If you were in charge at Groupon, what would you do? Groupon's rise has been meteoric; the company made $1 billion in sales faster than any other...
If you were in charge at Groupon, what would you do?
Groupon's rise has been meteoric; the company made $1 billion in sales faster than any other company.
Once a day, Groupon sends an email to its 35 million subscribers offering a discount to a service provider in their city. The company offering the discount determines how many people must buy before the deal is activated. Buyers send the discount to friends, and if the deal is successful (and 95% are), the revenue is divided between the company and Groupon.
There are few cost effective ways of advertising at a local company's disposal; local companies only have to pay Groupon if the discount attracts enough customers to be successful. Groupon’s coupons reach wide audiences and filter deals based on subscribers’ ages and interests.
Groupon’s rise has inspired competitors like Living Social, Tippr, Bloomspot, Scoutmob, and BuyWithMe, as well as similar deals at Google, Facebook, and Walmart. Groupon's business has been reproduced in 50 countries (with over 1,000 remarkably similar companies in China).
Competitors threaten to steal much of Groupon's business, especially overseas. Since Groupon is going global, should it adapt its business to different cultures? Who ought to make key decisions? How should Groupon expand internationally? If you were in charge at Groupon, what would you do?
L. Chao, “Taobao to Launch Local Deals on Group-Buying Website,” Wall Street Journal, 23 February 2011, http://online.wsj.com/article/SB10001424052748703775704576161340839989996.html [accessed 15 May 2011]; B. Stone & D. MacMillan, “Groupon's $6 Billion Snub,” Bloomberg Businessweek, 13 December 2010, 6-7; B. Stone & D. MacMillan, “Are Four Words Worth $25 Billion?” Bloomberg Businessweek, 21 March 2011, 70-75.
Groupon, like most companies, runs the risk of growing too much too fast and losing sight of its reason for being. Like most other companies, including the ubiquitous Starbucks chain, Groupon will seek to expand until it determines that it has reached a point of diminishing returns, and that means expanding globally. Unlike other corporations, especially companies like Starbucks, Groupon does not have the luxury of presenting largely the same business model globally. More than others, it will need not just to master the unique cultural attributes of each foreign market it enters, but will have to develop intricate knowledge of every market it approaches. Its business model is dependent upon knowing the business and consumer profiles for each such market and those markets operate at the microeconomic level. While other multinational corporations like American fast food providers adapt their menus for local tastes, their operations remain largely formulaic. Groupon, in contrast, will have to remain far more flexible and far more responsive to local demographic transitions. It will have to monitor local business environments to track the comings and goings of disparate businesses as some emerge and others succumb to bankruptcy. So, the basic business model for Groupon can apply internationally, but the details will vary greatly from location to location.

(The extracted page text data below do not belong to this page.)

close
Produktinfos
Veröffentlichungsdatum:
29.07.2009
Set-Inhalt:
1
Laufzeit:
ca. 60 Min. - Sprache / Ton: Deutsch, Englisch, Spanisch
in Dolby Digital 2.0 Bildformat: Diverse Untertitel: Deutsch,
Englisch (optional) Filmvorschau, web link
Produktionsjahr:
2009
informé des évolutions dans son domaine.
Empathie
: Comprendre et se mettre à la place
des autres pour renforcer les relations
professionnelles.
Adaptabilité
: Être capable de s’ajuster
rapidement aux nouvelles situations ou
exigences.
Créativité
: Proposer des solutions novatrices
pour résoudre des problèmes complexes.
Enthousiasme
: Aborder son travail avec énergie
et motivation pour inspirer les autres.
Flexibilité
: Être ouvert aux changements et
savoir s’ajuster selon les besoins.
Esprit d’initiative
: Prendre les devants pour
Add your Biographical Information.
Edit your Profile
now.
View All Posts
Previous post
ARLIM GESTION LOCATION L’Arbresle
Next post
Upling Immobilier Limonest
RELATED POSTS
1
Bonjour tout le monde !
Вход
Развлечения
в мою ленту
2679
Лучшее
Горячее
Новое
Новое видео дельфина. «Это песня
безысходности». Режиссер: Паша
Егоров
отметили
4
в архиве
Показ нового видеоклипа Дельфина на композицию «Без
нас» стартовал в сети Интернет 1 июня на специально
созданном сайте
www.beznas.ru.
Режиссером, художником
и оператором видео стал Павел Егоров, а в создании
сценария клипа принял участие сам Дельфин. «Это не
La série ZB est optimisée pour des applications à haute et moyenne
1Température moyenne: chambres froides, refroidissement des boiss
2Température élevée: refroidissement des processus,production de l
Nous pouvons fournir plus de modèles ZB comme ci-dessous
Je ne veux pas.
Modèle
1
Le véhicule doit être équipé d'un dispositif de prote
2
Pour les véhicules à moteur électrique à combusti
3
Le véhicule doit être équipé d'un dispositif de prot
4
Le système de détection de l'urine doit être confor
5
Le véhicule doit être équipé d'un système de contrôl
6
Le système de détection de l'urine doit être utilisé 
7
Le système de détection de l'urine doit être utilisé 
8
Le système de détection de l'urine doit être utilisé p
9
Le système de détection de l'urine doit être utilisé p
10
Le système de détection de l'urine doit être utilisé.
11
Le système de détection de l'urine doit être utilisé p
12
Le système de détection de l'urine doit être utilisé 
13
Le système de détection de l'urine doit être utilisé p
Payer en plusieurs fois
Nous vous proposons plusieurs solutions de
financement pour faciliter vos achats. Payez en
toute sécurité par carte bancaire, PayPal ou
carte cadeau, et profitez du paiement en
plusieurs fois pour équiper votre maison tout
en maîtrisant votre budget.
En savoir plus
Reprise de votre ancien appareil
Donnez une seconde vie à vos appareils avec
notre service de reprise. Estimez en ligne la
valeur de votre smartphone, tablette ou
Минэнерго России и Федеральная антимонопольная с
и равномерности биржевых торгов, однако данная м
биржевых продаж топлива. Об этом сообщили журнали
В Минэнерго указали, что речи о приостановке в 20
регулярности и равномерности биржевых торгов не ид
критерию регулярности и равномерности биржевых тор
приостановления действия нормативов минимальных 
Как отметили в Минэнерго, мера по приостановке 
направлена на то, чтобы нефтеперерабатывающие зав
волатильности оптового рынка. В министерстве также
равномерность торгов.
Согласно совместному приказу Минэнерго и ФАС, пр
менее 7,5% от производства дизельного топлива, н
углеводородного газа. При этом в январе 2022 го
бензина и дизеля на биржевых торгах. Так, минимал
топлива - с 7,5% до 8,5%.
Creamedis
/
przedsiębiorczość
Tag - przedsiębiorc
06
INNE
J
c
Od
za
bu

The requirements of adapting to disparate foreign markets will be considerable. Personnel from each locality will have to be hired and trained and be willing to constantly monitor business developments within each office’s geographic parameters. Before solicitations to consumers can be dispersed, information on individuals and families will have to be collected so that the right consumers can be targeted for each participating business. Again, the requirements for such an operation conducted on a global scale will be more daunting than for the more formulaic industries that apply the same business model in every market they enter while contributing minor adaptations according to local tastes.
As far as licensing its web services to foreign partners, that will vary from region to region. Some countries may require local partnerships as a condition of entering their markets; others may lack the legal structure needed to protect intellectual property from theft and abuse. In such cases, retaining total control of its business model may not be possible, and copy-cat operations are a constant risk – one with which Groupon is already confronted in China (where such operations are a routine consideration) and in other countries with weak and/or corrupt legal systems.
Groupon should proceed with caution, and limit itself to those developed nations with strong economic ties to the United States, as that will help ensure, with some notable exceptions including China, that it is operating in regions with legal systems that are consistent with those in the United States and where enforcement of legal codes is uniform. The logical target markets, therefore, are those of Western Europe, especially the countries of the European Union, as well as Japan in the Far East.